Former Goldman Sachs Group Inc. President Gary Cohn is forging ahead on taxes, infrastructure, financial regulation and replacing health-care law despite many key vacancies yet to be officially fulfilled in Donald Trump’s White House.
Cohn has found himself in a prime role when several top economic posts remain vacant, The Wall Street Journal reported.
"Though these will eventually be filled, Cohn is rapidly assembling a growing portfolio that could solidify his influence in the administration for the long term," the Journal reported.
“When you’re dealing with the economy, which is my realm, you have to be pragmatic,” Cohn told WSJ.com. “You have to be realistic to what’s going on in the world and you have to be willing to adapt. I think that’s my job, to advise the president on what is the right solution.”
Trump’s selections of Cohn and Treasury Secretary Steven Mnuchin to run economic policy last fall struck a contrast with some of the president’s campaign rhetoric, including an ad in which he alleged a global plot to take wealth from workers that flashed an image of Goldman Chief Executive Lloyd Blankfein, the Journal explained.
Cohn, 56, stepped down as Goldman’s president and chief operating officer in December after agreeing to lead Trump’s National Economic Council, an influential panel that helps coordinate and develop the president’s economic program, Bloomberg reported. He was long seen as the heir apparent to Chief Executive Officer Lloyd Blankfein.
Cohn said last week that he has been meeting with members of Congress and working on two key goals: cutting corporate income taxes and individual income taxes. He emphasized during a Feb. 3 interview with Fox Business News that he has been focused on tax cuts for low earners. “We’re not spending a lot of time with the high earners,” Cohn said during that interview.
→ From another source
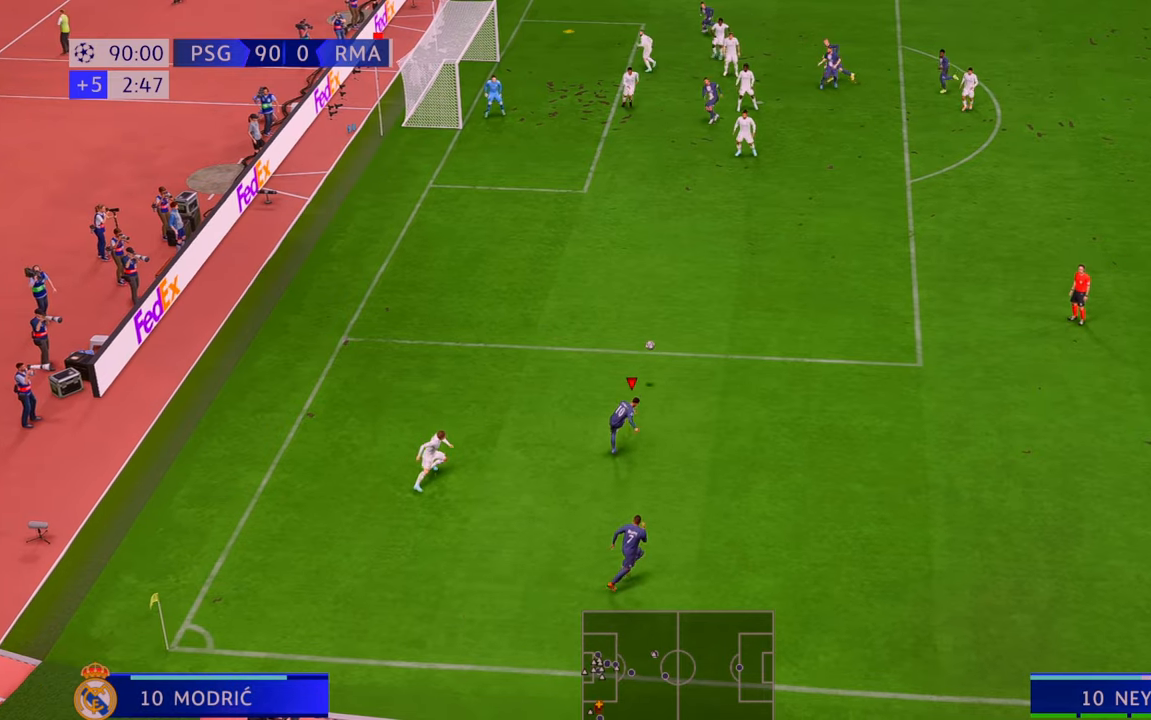
{"buttons": ["B"], "left_stick": "left", "right_stick": "center", "events": [[267, "left_stick", "center"], [333, "left_stick", "down"], [400, "left_stick", "left"], [450, "B", "down"]]}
Meanwhile, Cohn said the administration’s goal of deregulating financial markets “has nothing to do with Goldman Sachs” but was focused on maintaining the nation’s dominant position in global banking.
Several gaps remain in the administration’s policy team. There is still no Senate-confirmed Commerce secretary or U.S. Trade Representative. The White House hasn’t named any members to the three-person Council of Economic Advisers.
Highlighting Trump's other cherry-picking of Goldman veterans:
- Stephen Bannon, another alumnus of the firm, has been named chief strategist.
- Goldman partner Dina Powell has been selected to become a White House economic adviser.
- Jay Clayton, a Wall Street lawyer picked to head the Security and Exchange Commission, represented Goldman in private practice.
“The Goldman and Wall Street takeover of government raises incredibly serious concerns,” Dennis Kelleher of Better Markets, which backs tougher financial regulation, told the Financial Times.
“They’re not evil people. The problem is their whole life — their thinking and net worth and measure of success — is invested in the mentality that what’s good for Wall Street is good for America.”
However, on the presidential campaign trail, Trump accused primary rival Ted Cruz of being controlled by Goldman Sachs because his wife, Heidi, previously worked for the Wall Street giant. He slammed Hillary Clinton for receiving speaking fees from the bank.
(Newsmax wire services AP and Bloomberg contributed to this report).